The Evensong readings included Isaiah 43..."I am doing a new thing. Now it springs up. Do you not see it?"
I found myself telling the congregation things that none of you will be remotely surprised by.....that the church is always only one generation away from extinction...that to be catholic means to be inclusive, and not just of People Like Us....that it would matter not a jot or tittle if the C of E was dead within a decade, so long as the church continued to act as the agent of God's mission on earth.
None of it revolutionary, really.
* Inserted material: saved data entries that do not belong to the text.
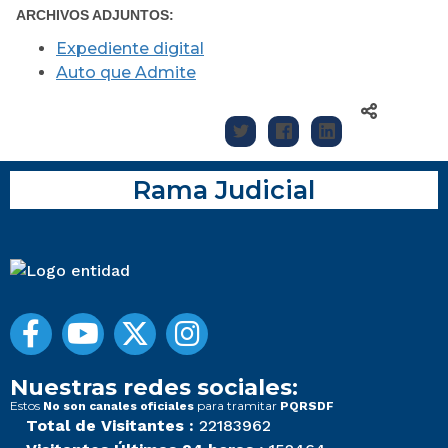
ARCHIVOS ADJUNTOS:
Expediente digital
Auto que Admite
Rama Judicial
Nuestras redes sociales:
Estos
para tramitar
No son canales oficiales
PQRSDF
Total de Visitantes :
22183962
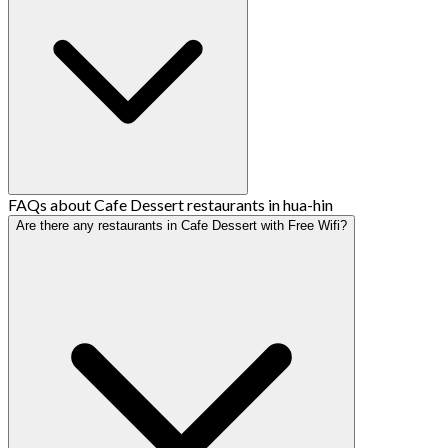
FAQs about Cafe Dessert restaurants in hua-hin
Are there any restaurants in Cafe Dessert with Free Wifi?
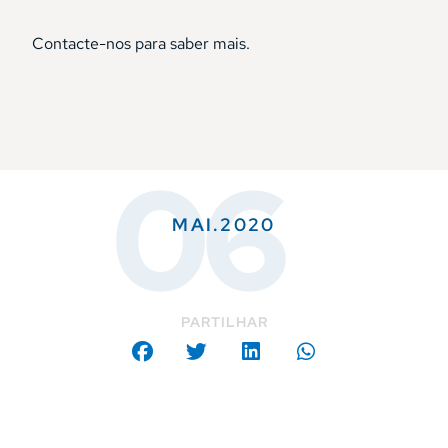
Contacte-nos para saber mais.
06
MAI.2020
PARTILHAR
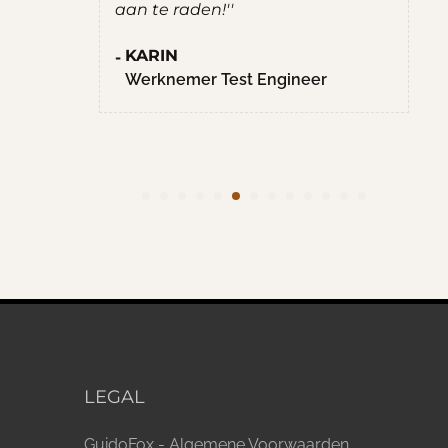
aan te raden!''
KARIN
Werknemer Test Engineer
LEGAL
GuidoFox - Algemene Voorwaarden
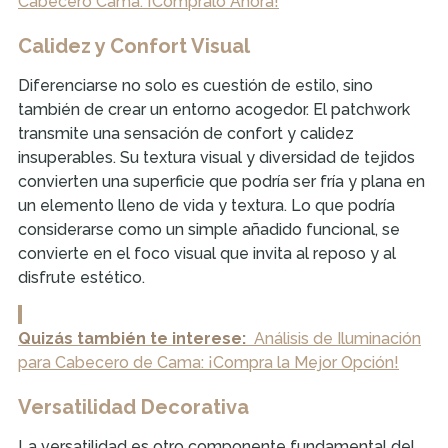
Cabecero Cama: ¡Cómpralo Ahora!
Calidez y Confort Visual
Diferenciarse no solo es cuestión de estilo, sino
también de crear un entorno acogedor. El patchwork
transmite una sensación de confort y calidez
insuperables. Su textura visual y diversidad de tejidos
convierten una superficie que podría ser fría y plana en
un elemento lleno de vida y textura. Lo que podría
considerarse como un simple añadido funcional, se
convierte en el foco visual que invita al reposo y al
disfrute estético.
Quizás también te interese:
Análisis de Iluminación
para Cabecero de Cama: ¡Compra la Mejor Opción!
Versatilidad Decorativa
La versatilidad es otro componente fundamental del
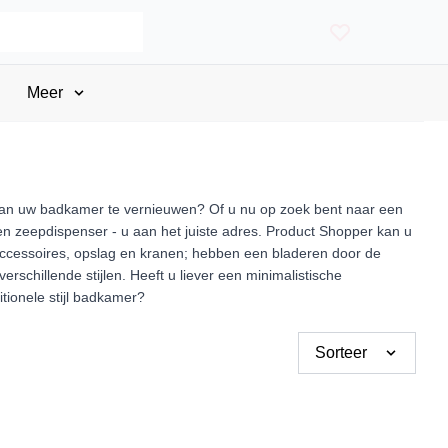
Meer
 van uw badkamer te vernieuwen? Of u nu op zoek bent naar een
zeepdispenser - u aan het juiste adres. Product Shopper kan u
accessoires, opslag en kranen; hebben een bladeren door de
rschillende stijlen. Heeft u liever een minimalistische
itionele stijl badkamer?
Sorteer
None of it rocket science, or indeed D.Theol....but also none of it stuff that they had been made to consider before.
Truly, when I was preparing the thing I couldn't help myself....and if it comes to a contest between upsetting the congregation and ignoring pretty firm direction from God, I know which I would rather do
But as many of you will know, I tend to go 50 miles to avoid confrontation, so finding myself out on an even mildy prophetic limb was scary,scary, scary.
I had one unexpected ally, in the shape of an elderly ex Warden, who greeted the idea that church might look totally different and still fulfill its purpose....My sweetheart of a vicar was fine too....but otherwise the silence was deafening. Even my good friend in the congregation said she felt I'd not been there long enough to preach that sort of stuff. She said it with a smile, but I suspect that's the general reaction.
Does anyone have a bunker available for reluctant prophets to lurk in till the storm has passed?